Endometriosis (EM) is a chronic disease that can cause pain and infertility in patients. As is well known, immune cell infiltrations (ICIs) play important roles in the pathogenesis of EM. However, the pathogenesis and biomarkers of EM that can be used in clinical practice and their relationship with ICIs still need to be elucidated. The gene expression datasets of EM and the healthy control were obtained from the Gene Expression Omnibus (GEO). To identify the central modules and explore the correlation between the gene network and EM, weighted gene co-expression network analysis (WGCNA) was executed. The hub genes were screened using machine learning. The qRT-PCR results showed that only CHMP4C and KAT2B differentially expressed in ectopic tissues compared to the normal.
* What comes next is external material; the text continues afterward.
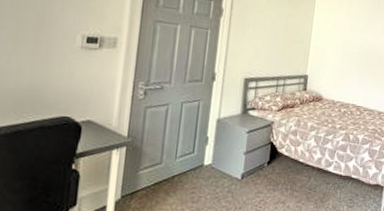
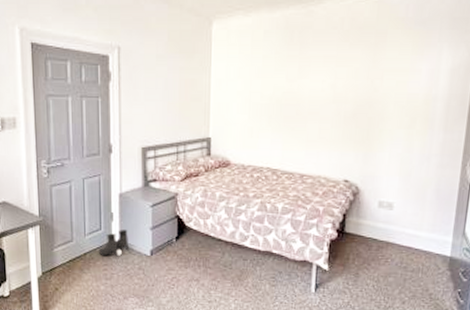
boots: none [187,153,221,179] -> present [98,230,130,256]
Subsequently, the samples were clustered based on the expression of CHMP4C and KAT2B. Depending on the differential expression genes of the two 2rG Clusters, the samples were divided into two gene Clusters. Significant differences in immune cell infiltrations were observed among the two 2rG Clusters and the two gene Clusters. Furthermore, varied immune checkpoint genes were shown to be correlated with EM. The qRT-PCR results showed that the two genes were significantly related to the ICI genes in EM. Hub genes CHMP4C and KAT2B are involved in the pathogenesis of EM by regulating ICI.